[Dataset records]
▬▬▬▬▬▬▬▬▬▬

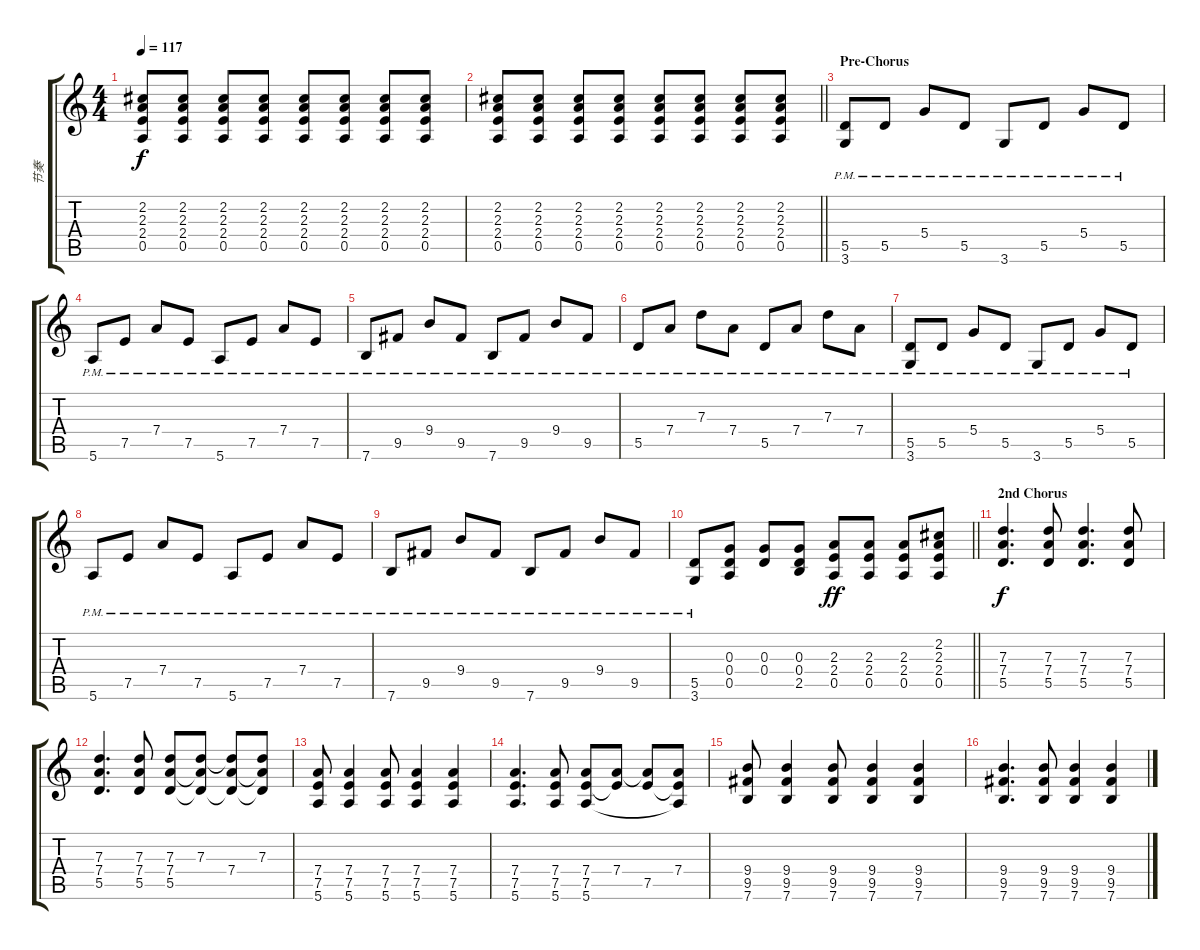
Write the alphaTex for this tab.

\track ("节奏" "节奏") {instrument electricguitarmuted}
\staff {score tabs}
\tuning (E4 B3 G3 D3 A2 E2) {hide}
\ts (4 4)
\tempo 117
\clef g2
\ks c
(2.2 2.3 2.4 0.5).8{dy f} (2.2 2.3 2.4 0.5).8 (2.2 2.3 2.4 0.5).8 (2.2 2.3 2.4 0.5).8 (2.2 2.3 2.4 0.5).8 (2.2 2.3 2.4 0.5).8 (2.2 2.3 2.4 0.5).8 (2.2 2.3 2.4 0.5).8 |
\barLineRight lightlight
(2.2 2.3 2.4 0.5).8 (2.2 2.3 2.4 0.5).8 (2.2 2.3 2.4 0.5).8 (2.2 2.3 2.4 0.5).8 (2.2 2.3 2.4 0.5).8 (2.2 2.3 2.4 0.5).8 (2.2 2.3 2.4 0.5).8 (2.2 2.3 2.4 0.5).8 |
\section ("" "Pre-Chorus")
(5.5{pm} 3.6{pm}).8{volume 13 balance 4 instrument overdrivenguitar} 5.5{pm}.8 5.4{pm}.8 5.5{pm}.8 3.6{pm}.8 5.5{pm}.8 5.4{pm}.8 5.5{pm}.8 |
5.6{pm}.8 7.5{pm}.8 7.4{pm}.8 7.5{pm}.8 5.6{pm}.8 7.5{pm}.8 7.4{pm}.8 7.5{pm}.8 |
7.6{pm}.8 9.5{pm}.8 9.4{pm}.8 9.5{pm}.8 7.6{pm}.8 9.5{pm}.8 9.4{pm}.8 9.5{pm}.8 |
5.5{pm}.8 7.4{pm}.8 7.3{pm}.8 7.4{pm}.8 5.5{pm}.8 7.4{pm}.8 7.3{pm}.8 7.4{pm}.8 |
(5.5{pm} 3.6{pm}).8 5.5{pm}.8 5.4{pm}.8 5.5{pm}.8 3.6{pm}.8 5.5{pm}.8 5.4{pm}.8 5.5{pm}.8 |
5.6{pm}.8 7.5{pm}.8 7.4{pm}.8 7.5{pm}.8 5.6{pm}.8 7.5{pm}.8 7.4{pm}.8 7.5{pm}.8 |
7.6{pm}.8 9.5{pm}.8 9.4{pm}.8 9.5{pm}.8 7.6{pm}.8 9.5{pm}.8 9.4{pm}.8 9.5{pm}.8 |
\barLineRight lightlight
(5.5 3.6{pm}).8 (0.3 0.4 0.5).8 (0.3 0.4).8 (0.3 0.4 2.5).8 (2.3 2.4 0.5).8{dy ff} (2.3 2.4 0.5).8 (2.3 2.4 0.5).8 (2.2 2.3 2.4 0.5).8 |
\section ("" "2nd Chorus")
(7.3 7.4 5.5).4{d dy f} (7.3 7.4 5.5).8 (7.3 7.4 5.5).4{d} (7.3 7.4 5.5).8 |
(7.3 7.4 5.5).4{d} (7.3 7.4 5.5).8 (7.3 7.4 5.5).8 (7.3 7.4{t} 5.5{t}).8 (7.3{t} 7.4 5.5{t}).8 (7.3 7.4{t} 5.5{t}).8 |
(7.4 7.5 5.6).8 (7.4 7.5 5.6).4 (7.4 7.5 5.6).8 (7.4 7.5 5.6).4 (7.4 7.5 5.6).4 |
(7.4 7.5 5.6).4{d} (7.4 7.5 5.6).8 (7.4 7.5 5.6).8 (7.4 7.5{t}).8 (7.4{t} 7.5).8 (7.4 7.5{t} 5.6{t}).8 |
(9.4 9.5 7.6).8 (9.4 9.5 7.6).4 (9.4 9.5 7.6).8 (9.4 9.5 7.6).4 (9.4 9.5 7.6).4 |
(9.4 9.5 7.6).4{d} (9.4 9.5 7.6).8 (9.4 9.5 7.6).4 (9.4 9.5 7.6).4
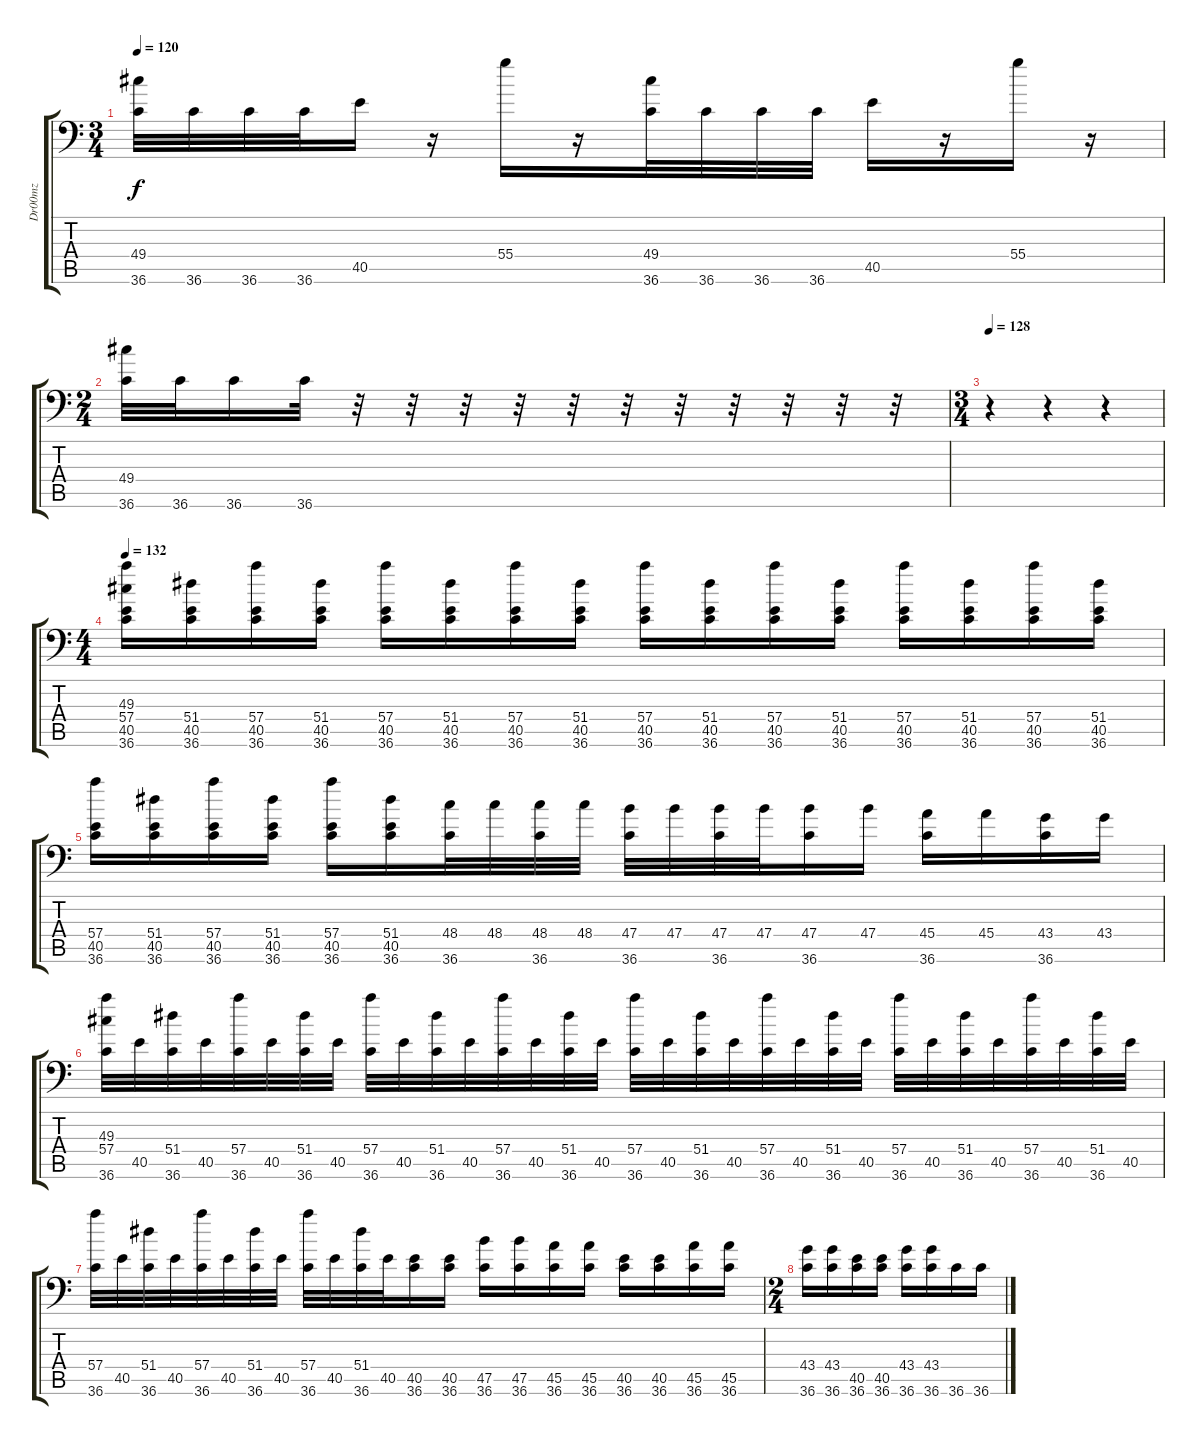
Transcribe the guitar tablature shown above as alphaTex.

\track ("Dr00mz" "Dr00mz") {instrument acousticgrandpiano}
\staff {score tabs}
\tuning (C-1 C-1 C-1 C-1 C-1 C-1) {hide}
\ts (3 4)
\tempo 120
\clef f4
\ks c
(49.4 36.6).32{dy f} 36.6.32 36.6.32 36.6.32 40.5.16 r.16 55.4.16 r.16 (49.4 36.6).32 36.6.32 36.6.32 36.6.32 40.5.16 r.16 55.4.16 r.16 |
\ts (2 4)
(49.4 36.6).32 36.6.32 36.6.16 36.6.32 r.32 r.32 r.32 r.32 r.32 r.32 r.32 r.32 r.32 r.32 r.32 |
\ts (3 4)
\tempo 128
r.4 r.4 r.4 |
\ts (4 4)
\tempo 132
(49.3 57.4 40.5 36.6).16 (51.4 40.5 36.6).16 (57.4 40.5 36.6).16 (51.4 40.5 36.6).16 (57.4 40.5 36.6).16 (51.4 40.5 36.6).16 (57.4 40.5 36.6).16 (51.4 40.5 36.6).16 (57.4 40.5 36.6).16 (51.4 40.5 36.6).16 (57.4 40.5 36.6).16 (51.4 40.5 36.6).16 (57.4 40.5 36.6).16 (51.4 40.5 36.6).16 (57.4 40.5 36.6).16 (51.4 40.5 36.6).16 |
(57.4 40.5 36.6).16 (51.4 40.5 36.6).16 (57.4 40.5 36.6).16 (51.4 40.5 36.6).16 (57.4 40.5 36.6).16 (51.4 40.5 36.6).16 (48.4 36.6).32 48.4.32 (48.4 36.6).32 48.4.32 (47.4 36.6).32 47.4.32 (47.4 36.6).32 47.4.32 (47.4 36.6).16 47.4.16 (45.4 36.6).16 45.4.16 (43.4 36.6).16 43.4.16 |
(49.3 57.4 36.6).32 40.5.32 (51.4 36.6).32 40.5.32 (57.4 36.6).32 40.5.32 (51.4 36.6).32 40.5.32 (57.4 36.6).32 40.5.32 (51.4 36.6).32 40.5.32 (57.4 36.6).32 40.5.32 (51.4 36.6).32 40.5.32 (57.4 36.6).32 40.5.32 (51.4 36.6).32 40.5.32 (57.4 36.6).32 40.5.32 (51.4 36.6).32 40.5.32 (57.4 36.6).32 40.5.32 (51.4 36.6).32 40.5.32 (57.4 36.6).32 40.5.32 (51.4 36.6).32 40.5.32 |
(57.4 36.6).32 40.5.32 (51.4 36.6).32 40.5.32 (57.4 36.6).32 40.5.32 (51.4 36.6).32 40.5.32 (57.4 36.6).32 40.5.32 (51.4 36.6).32 40.5.32 (40.5 36.6).16 (40.5 36.6).16 (47.5 36.6).16 (47.5 36.6).16 (45.5 36.6).16 (45.5 36.6).16 (40.5 36.6).16 (40.5 36.6).16 (45.5 36.6).16 (45.5 36.6).16 |
\ts (2 4)
(43.4 36.6).16 (43.4 36.6).16 (40.5 36.6).16 (40.5 36.6).16 (43.4 36.6).16 (43.4 36.6).16 36.6.16 36.6.16
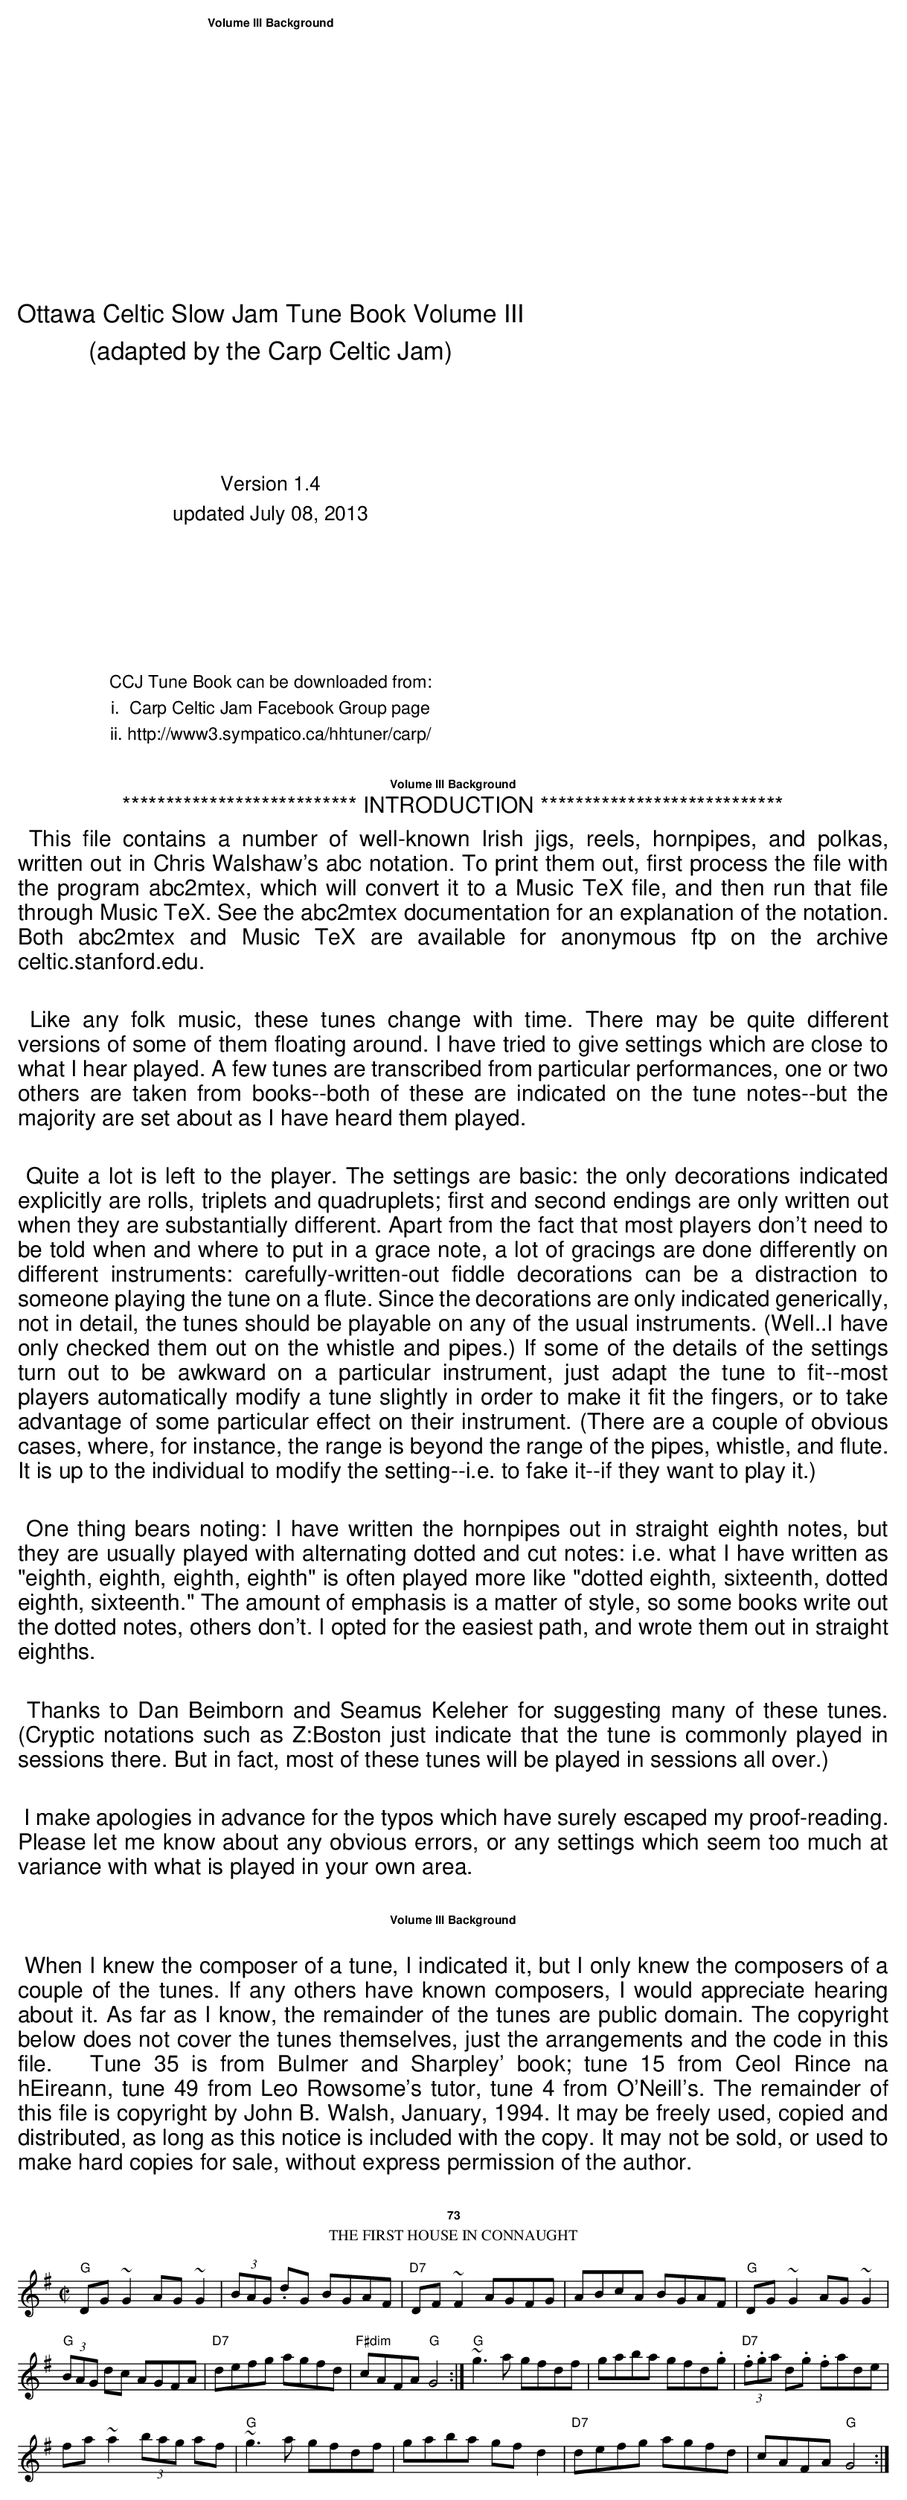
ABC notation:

X:1
T:First House in Connaught, The
E:7
M:C|
K:G
"G"DG~G2AG~G2|(3BAG .dG BGAF|"D7"DF~F2 AGFG|\
ABcA BGAF|"G"DG~G2AG~G2|
"G"(3BAG dc AGFA|"D7"defg agfd|"F#dim"cAFA "G"G4:|\
"G"~g3 a gfdf|gaba gfd.g|"D7"(3.f.ga d.g .fade|
fa ~a2 (3bag af|"G"~g3a gfdf|gaba gf d2|\
"D7"defg agfd|cAFA "G"G4:|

▬▬▬▬▬▬▬▬▬▬

#### Exercise description
Show every line of the entries above that contains the string "Chorus", treating uppercase and lowercase as different.

#### Reply to the exercise
\section ("" "Pre-Chorus")
\section ("" "2nd Chorus")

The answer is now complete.